AIG reported Monday that it had a $61.7 billion quarterly loss, the worst in U.S. history. The same day, Treasury provided the company a new $30 billion loan from the $700 billion financial bailout program, giving the company access to more than $170 billion in taxpayer money.

The government effectively controls the insolvent company, with the Treasury Department holding an up to 79.9 percent stake.

"The question is, who is actually being rescued," said committee chairman Sen. Chris Dodd, questioning Federal Reserve Vice Chairman David Kohn.

AIG was the top issuer of credit default swaps, which provided insurance for corporate bonds, and it has spent billions trying to wind these down.
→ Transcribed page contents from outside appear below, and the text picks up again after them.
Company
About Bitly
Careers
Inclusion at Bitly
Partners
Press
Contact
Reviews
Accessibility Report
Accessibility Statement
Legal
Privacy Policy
Kohn refused to say which companies had benefited from the winding down of AIG's financial relationships.

"We need AIG to be stable ... and I would be very concerned that if we started giving out the names of counterparties, people wouldn't want to do business with AIG," Kohn said.
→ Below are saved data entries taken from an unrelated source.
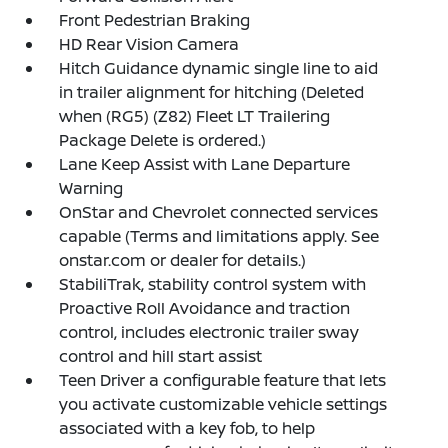
Front Pedestrian Braking
HD Rear Vision Camera
Hitch Guidance dynamic single line to aid
in trailer alignment for hitching (Deleted
when (RG5) (Z82) Fleet LT Trailering
Package Delete is ordered.)
Lane Keep Assist with Lane Departure
Warning
OnStar and Chevrolet connected services
capable (Terms and limitations apply. See
onstar.com or dealer for details.)
StabiliTrak, stability control system with
Proactive Roll Avoidance and traction
control, includes electronic trailer sway
control and hill start assist
Teen Driver a configurable feature that lets
you activate customizable vehicle settings
associated with a key fob, to help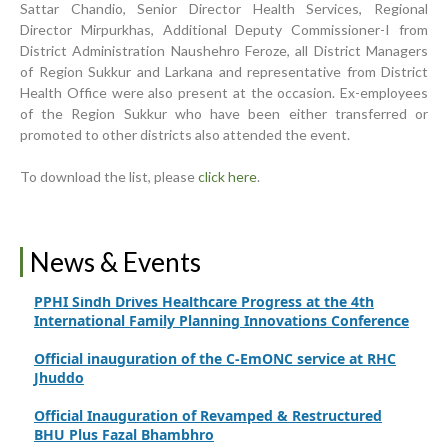
Sattar Chandio, Senior Director Health Services, Regional
Inauguration Ceremony | BHU Ali Bux Shah & GD
Director Mirpurkhas, Additional Deputy Commissioner-I from
Adhori Tail, District Badin-A
District Administration Naushehro Feroze, all District Managers
of Region Sukkur and Larkana and representative from District
World Breastfeeding Week Celebration
Health Office were also present at the occasion. Ex-employees
of the Region Sukkur who have been either transferred or
Strengthening Public Healthcare Infrastructure in
promoted to other districts also attended the event.
Rural Sindh
Upgrading Healthcare Infrastructure in Naushahro
To download the list, please
click here
.
Feroze
Finance Secretary Government of Sindh Fayaz Ahmed
Jatoi Visits PPHI Sindh Head Office
News & Events
PPHI Sindh Drives Healthcare Progress at the 4th
International Family Planning Innovations Conference
Official inauguration of the C-EmONC service at RHC
Jhuddo
Official Inauguration of Revamped & Restructured
BHU Plus Fazal Bhambhro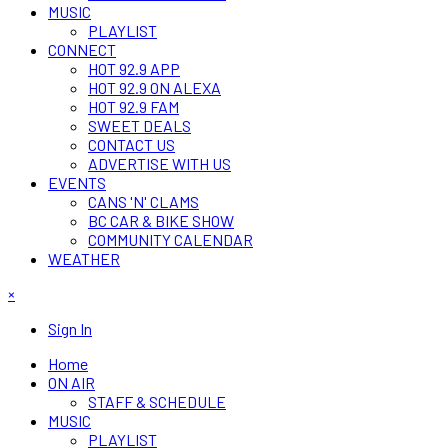
MUSIC
PLAYLIST
CONNECT
HOT 92.9 APP
HOT 92.9 ON ALEXA
HOT 92.9 FAM
SWEET DEALS
CONTACT US
ADVERTISE WITH US
EVENTS
CANS 'N' CLAMS
BC CAR & BIKE SHOW
COMMUNITY CALENDAR
WEATHER
×
Sign In
Home
ON AIR
STAFF & SCHEDULE
MUSIC
PLAYLIST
Dodd urged him to reconsider the refusal to name other financial companies that had benefited from AIG's bailouts.

"Public confidence in what we're doing is at stake, and right now the public is deeply, deeply troubled by this," Dodd said. "...We're going to have an awfully difficult time ... if we can't get answer to this."

The hearing comes on the heels of unusual and withering criticism from Federal Reserve Chairman Ben Bernanke Tuesday.

"I share your concern, I share your anger," Bernanke told the Senate Budget Committee. "It's a terrible situation, but we're not doing this to bail out AIG or their shareholders. We're doing this to protect our financial system and to avoid a much more severe crisis in our global economy."

AIG's new $30 billion loan earlier this week brought the company's bailout to more than $170 billion since Sept. 16. The government also has adjusted the terms of AIG's loans to make the debt easier on the company's balance sheet.

AIG is so big and sprawling, so intertwined with institutions around the globe, that its downfall could set off a vicious chain reaction. Upheaval on such a global scale would plunge the U.S. economy deeper into recession, drive up unemployment and stifle hopes for an economic rebound any time soon.

The company provides life, property and other insurance offerings, with 30 million policyholders in the United States alone. It also provides asset-management services and airplane leases.

New York insurance superintendent Eric Dinallo defended the patchwork system of state insurance regulation, saying the sole problem was in AIG's financial products division, which dealt in complex derivatives, and that state insurance regulators had done "a very good job." He said that without federal money, the company's insurance divisions would be $10 billion in the black.